Cosa fare: Nel brano su Comunardo Niccolai, quali aggettivi seguono le parole "un uomo" nella prima frase? Elencali tutti.

== Estratto fornito ==

Niccolai lascia il ricordo di un grande sportivo, un uomo educato, gentile, rispettoso, cordiale, che sapeva farsi voler bene.

Con queste parole il club rossoblù ha dato il suo addio a Comunardo Niccolai, 77 anni, che ha vestito la maglia del Cagliari dal 1964 al 1976, difensore di grande valore.

Il suo nome è spesso legato agli autogol, alcuni rimasti celebri, che Comunardo commentava con ironia:
“All’inizio mi dava fastidio, ma poi ci ho fatto l’abitudine.
Ci sono giocatori che hanno fatto un’ottima carriera ma non se ne ricorda nessuno, io almeno ho lasciato un segno nella storia del calcio italiano“.

===
== Dati forniti ==

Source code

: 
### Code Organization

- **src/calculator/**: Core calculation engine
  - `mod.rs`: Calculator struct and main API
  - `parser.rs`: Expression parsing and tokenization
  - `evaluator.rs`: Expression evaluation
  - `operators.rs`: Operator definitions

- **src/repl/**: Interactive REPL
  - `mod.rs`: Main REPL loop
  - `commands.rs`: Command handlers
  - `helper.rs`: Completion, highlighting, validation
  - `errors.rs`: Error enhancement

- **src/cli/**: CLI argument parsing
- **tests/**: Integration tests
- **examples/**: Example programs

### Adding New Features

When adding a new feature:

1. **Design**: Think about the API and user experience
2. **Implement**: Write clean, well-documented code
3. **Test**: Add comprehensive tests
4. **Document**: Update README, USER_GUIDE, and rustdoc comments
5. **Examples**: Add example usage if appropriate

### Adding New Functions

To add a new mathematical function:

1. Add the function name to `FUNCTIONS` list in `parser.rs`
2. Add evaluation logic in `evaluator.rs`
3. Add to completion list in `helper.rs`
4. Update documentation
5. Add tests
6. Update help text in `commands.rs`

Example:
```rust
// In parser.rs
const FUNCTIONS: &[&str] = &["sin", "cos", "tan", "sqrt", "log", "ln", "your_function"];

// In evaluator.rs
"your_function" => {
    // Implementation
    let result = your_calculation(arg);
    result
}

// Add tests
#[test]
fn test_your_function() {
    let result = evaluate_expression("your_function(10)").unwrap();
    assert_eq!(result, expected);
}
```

===

Soluzione: educato, gentile, rispettoso, cordiale